Вот я и услышал все, что она думает обо мне, подумал капитан Солодовников. Если, конечно, ефрейтор Голованов прав. А он, скорее всего, прав. Душа его ликовала, как если бы в полосе его батальона наметился успех и роты уже входили в прорыв. Теперь он не отрывался от прозрачно-желтых с зеленым отливом бутонов калужницы.
– Она еще не распустилась. – Он дотронулся пальцами до тугих зеленых шишечек бутонов.
– Ничего. Вот появится солнце… Я поставлю ее на подоконнике, где больше света. Для нее будет достаточно даже керосиновой лампы.
– Вера Ивановна! – встрепенулся он и в упор посмотрел на старшего лейтенанта медицинской службы и вдруг понял, что робеет.
Она вскинула глаза. Она тотчас все поняла. Она готова была броситься к нему, обнять его, этого растерянного человека, в благодарность за ту доброту и участие, которые он проявлял к ней все эти месяцы после того, что произошло во время неудачного наступления на Омельяновичи и Яровщину. Но зачем им это нужно? И ему, человеку семейному. И ей. Да и не время. Впереди наступление. Бои. Неизвестно, что с ними будет.
Вера Ивановна вздохнула, встряхнула головой и сказала:
– Хотите чаю?
Он тоже вздохнул и сказал:
– Хочу. – И улыбнулся. Ему сразу стало легче.
Выпили чаю, и она вдруг сказала ему:
– В полку уже разговоры пошли. Вот так, Андрей Ильич, товарищ капитан.
Он пожал плечами. Он готов был говорить с ней о чем угодно, но только не об этом.
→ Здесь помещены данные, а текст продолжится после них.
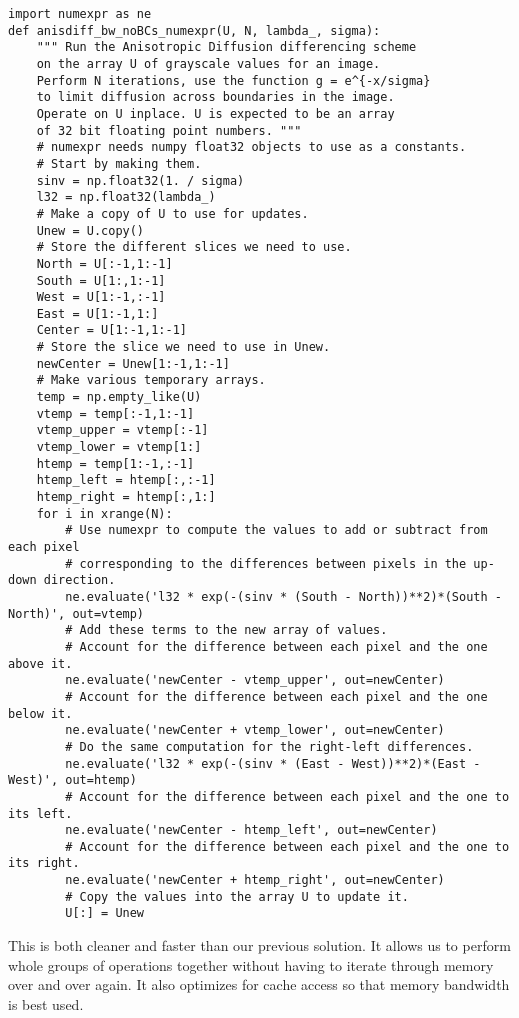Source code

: \begin{lstlisting}
import numexpr as ne
def anisdiff_bw_noBCs_numexpr(U, N, lambda_, sigma):
    """ Run the Anisotropic Diffusion differencing scheme
    on the array U of grayscale values for an image.
    Perform N iterations, use the function g = e^{-x/sigma}
    to limit diffusion across boundaries in the image.
    Operate on U inplace. U is expected to be an array
    of 32 bit floating point numbers. """
    # numexpr needs numpy float32 objects to use as a constants.
    # Start by making them.
    sinv = np.float32(1. / sigma)
    l32 = np.float32(lambda_)
    # Make a copy of U to use for updates.
    Unew = U.copy()
    # Store the different slices we need to use.
    North = U[:-1,1:-1]
    South = U[1:,1:-1]
    West = U[1:-1,:-1]
    East = U[1:-1,1:]
    Center = U[1:-1,1:-1]
    # Store the slice we need to use in Unew.
    newCenter = Unew[1:-1,1:-1]
    # Make various temporary arrays.
    temp = np.empty_like(U)
    vtemp = temp[:-1,1:-1]
    vtemp_upper = vtemp[:-1]
    vtemp_lower = vtemp[1:]
    htemp = temp[1:-1,:-1]
    htemp_left = htemp[:,:-1]
    htemp_right = htemp[:,1:]
    for i in xrange(N):
        # Use numexpr to compute the values to add or subtract from each pixel
        # corresponding to the differences between pixels in the up-down direction.
        ne.evaluate('l32 * exp(-(sinv * (South - North))**2)*(South - North)', out=vtemp)
        # Add these terms to the new array of values.
        # Account for the difference between each pixel and the one above it.
        ne.evaluate('newCenter - vtemp_upper', out=newCenter)
        # Account for the difference between each pixel and the one below it.
        ne.evaluate('newCenter + vtemp_lower', out=newCenter)
        # Do the same computation for the right-left differences.
        ne.evaluate('l32 * exp(-(sinv * (East - West))**2)*(East - West)', out=htemp)
        # Account for the difference between each pixel and the one to its left.
        ne.evaluate('newCenter - htemp_left', out=newCenter)
        # Account for the difference between each pixel and the one to its right.
        ne.evaluate('newCenter + htemp_right', out=newCenter)
        # Copy the values into the array U to update it.
        U[:] = Unew
\end{lstlisting}
This is both cleaner and faster than our previous solution.
It allows us to perform whole groups of operations together without having to iterate through memory over and over again.
It also optimizes for cache access so that memory bandwidth is best used.

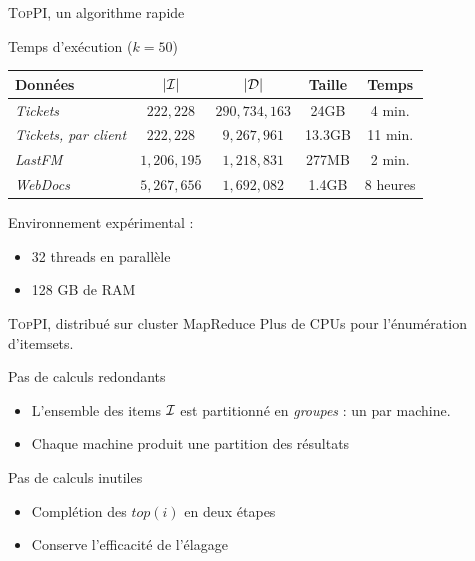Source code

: \documentclass[table]{beamer}
\providecommand{\toppi}{\mbox{\textsc{TopPI}}}
\begin{document}
\begin{frame}{\toppi, un algorithme rapide}
  \begin{block}{Temps d'exécution ($k=50$)}
    \centering
    \begin{tabular}{|l|c|c|c|c|}
      \hline
      {\bf Données}    & $|{\cal I}|$ & $|{\cal D}|$ & {\bf Taille} & {\bf Temps} \\\hline
      \textit{Tickets} & $222,228$ & $290,734,163$ & 24GB          & 4 min. \\\hline
      \textit{Tickets, par client} & $222,228$ & $9,267,961$ & 13.3GB           & 11 min. \\\hline
      \textit{LastFM}  & $1,206,195$ & $1,218,831$ & 277MB          & 2 min. \\\hline
      \textit{WebDocs} & $5,267,656$ & $1,692,082$ & 1.4GB           & 8 heures \\\hline
    \end{tabular}
  \end{block}

  Environnement expérimental :
  \begin{itemize}
    \item 32 threads en parallèle
    \item 128 GB de RAM
  \end{itemize}
\end{frame}


\begin{frame}{\toppi, distribué sur cluster MapReduce}
  Plus de CPUs pour l'énumération d'itemsets.
  \\\vspace{1em}
  \pause
  \begin{block}{Pas de calculs redondants}
    \begin{itemize}
      \item L'ensemble des items $\cal I$ est partitionné en {\em groupes} : un par machine.
      \item Chaque machine produit une partition des résultats
    \end{itemize}
    \end{block}
    \pause
    \begin{block}{Pas de calculs inutiles}
      \begin{itemize}
        \item Complétion des $\mathit{top}(i)$ en deux étapes
        \item Conserve l'efficacité de l'élagage
      \end{itemize}
  \end{block}
\end{frame}
\end{document}
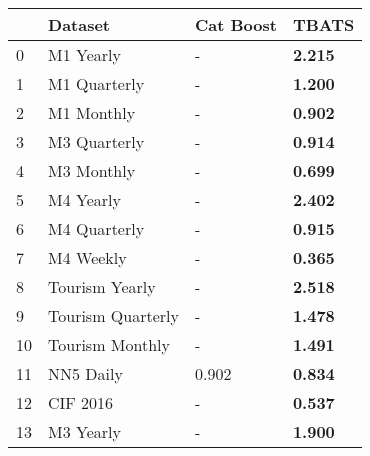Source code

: \begin{tabular}{llll}
\toprule
 & Dataset & Cat Boost & TBATS \\
\midrule
0 & M1 Yearly & - & \textbf{2.215} \\
1 & M1 Quarterly & - & \textbf{1.200} \\
2 & M1 Monthly & - & \textbf{0.902} \\
3 & M3 Quarterly & - & \textbf{0.914} \\
4 & M3 Monthly & - & \textbf{0.699} \\
5 & M4 Yearly & - & \textbf{2.402} \\
6 & M4 Quarterly & - & \textbf{0.915} \\
7 & M4 Weekly & - & \textbf{0.365} \\
8 & Tourism Yearly & - & \textbf{2.518} \\
9 & Tourism Quarterly & - & \textbf{1.478} \\
10 & Tourism Monthly & - & \textbf{1.491} \\
11 & NN5 Daily & 0.902 & \textbf{0.834} \\
12 & CIF 2016 & - & \textbf{0.537} \\
13 & M3 Yearly & - & \textbf{1.900} \\
\bottomrule
\end{tabular}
– Я к тому, что война, Андрей Ильич, неподходящее место для устройства личной жизни.
– А другого у нас с вами может и не быть. – И он повернулся к окну и долго смотрел на тугие желто-зеленые бутоны калужницы.
Конечно, она права, думал он. На что похожи его ухаживания? Черт знает что. И разговоры эти… Лавренов ему, конечно же, не простит. А цветы ей все-таки понравились.
Воронцов шел рядом с Калюжным, когда из-за протоки по ним ударил пулемет. Пули с легкими упругими щелчками сбивали кору с деревьев, осаживали заросли елового подроста, рикошетили от гряды камней, за которыми сразу залегли те, кто шел впереди и оказался в зоне огня. Скорострельный МГ выпустил длинную очередь и на мгновение умолк. Воронцов тут же передал Калюжному повод Кубанки и приказал ему переместиться в хвост колонны. Там, позади, уже поднялась суматоха. Группа капитана Омельченко, побросав коней в лощине, тут же бросилась вперед. Коноводы ловили перепуганных животных и уводили их в лес, подальше от протоки. Пулемет умолк, скорее всего, ненадолго.